On 8/27/2025 5:07 PM, Bruce Kellett wrote:
On Thu, Aug 28, 2025 at 5:16 AM Brent Meeker <[email protected]> wrote:

    I think some specificity would help this debate.  Suppose N=6, so
    there are 64 different sequences in 64 different worlds.  The
    number of observers is irrelevants; we can suppose the results are
    recorded mechanically in each world.  Further suppose that a=b so
    there is no question of whether amplitudes are being respected. 
    Then in one of the worlds we have 011000.  Per the Born rule its
    probability is 0.2344.  In MWI it is 1/64=0.0156.  The difference
    arises because the observers applying the Born rule looks at it as
    an instance of 2 out of 6 successes.


The trouble with this is that you are treating this as an instance of Bernoulli trials with probability p= 0.5. When every outcome occurs with every trial we no longer have a Binomial distribution The Binomial distribution assumes that you have x successes out of N trials. In the Everettian case you have one success on every trial.

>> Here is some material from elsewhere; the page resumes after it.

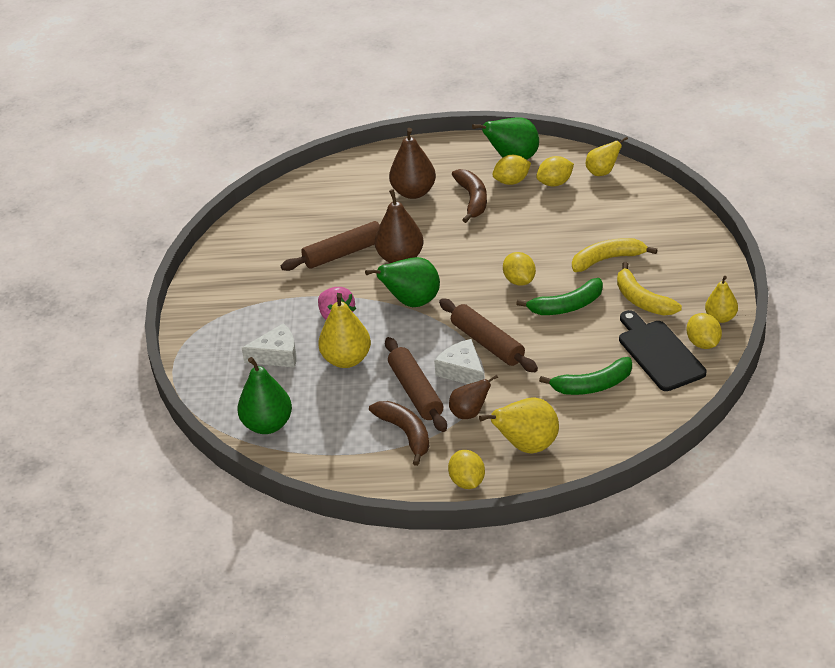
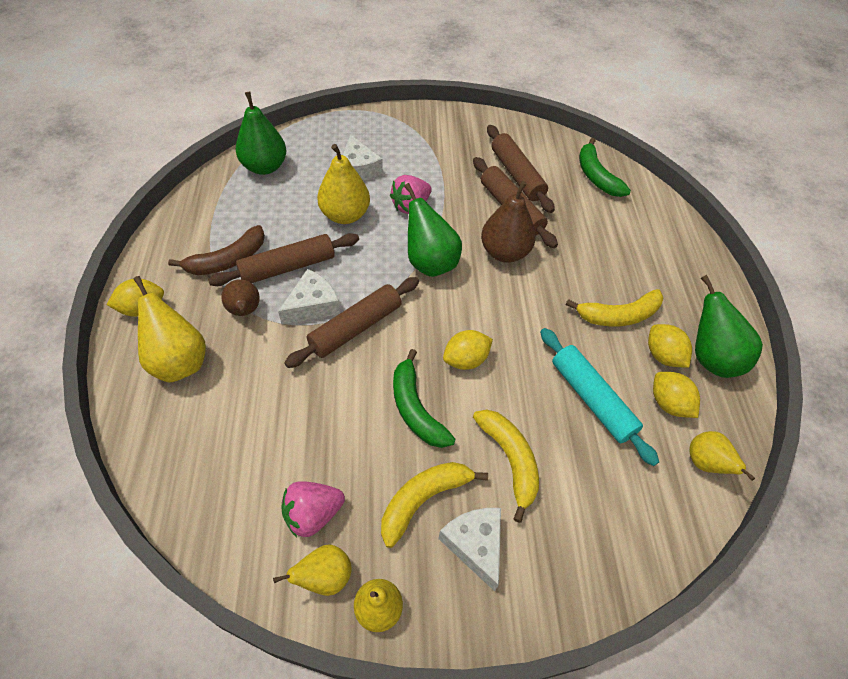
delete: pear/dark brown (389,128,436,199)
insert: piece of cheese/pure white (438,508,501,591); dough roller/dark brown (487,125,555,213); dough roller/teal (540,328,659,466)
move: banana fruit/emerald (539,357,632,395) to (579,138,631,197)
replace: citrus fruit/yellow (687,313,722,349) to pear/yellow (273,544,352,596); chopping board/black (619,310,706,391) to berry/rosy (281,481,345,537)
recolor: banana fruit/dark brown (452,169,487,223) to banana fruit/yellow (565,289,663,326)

So your probability above for 2 successes applies to Bernoulli trials with one as the 'success'. The thing is that the probability of getting a zero is also 1/2, so we also have four successes out of six trials in your example. The Binomial probability for this result is also 0.2344. Actually, if we regard this experiment as a test of the Born rule, we have four zeros in 6 trials, which gives an estimate of the probability as 4/6 = 0.667, or as two ones in 6 trials which gives an estimate of the probability as 2/6 = 0.333, neither estimate is equivalent to |a|^2 = 0.5. The difference becomes more pronounced as N increases. The problem with your analysis is that you are assuming a binomial distribution. and we do not have any such distribution.
That's how an experimenter will compute the probability of 2 successes in 6 trials given p=0.5.   Yes, the probability estimate is 0.33 given 2 in 6.  The probability of the result given p is not generally the same as the estimate of p given the result.  The former is binomial distributed.  The estimates of p aren't part of a distribution since they don't add up to 1.

Brent


Bruce

    So why can't the MWI observer do the same calculation?  He
    certainly can. /He can apply the Born rule./  But when he does so,
    it can't be interpreted as a probability of his branch since such
    probabilities would add up to much more than 1.0 when summed over
    the 64 different worlds.  From the standpoint of statistics 011000
    is the same as 001010 and their probabilities sum.  Their
    difference is just incidental, but they are different worlds in
    MWI and summing them makes no sense.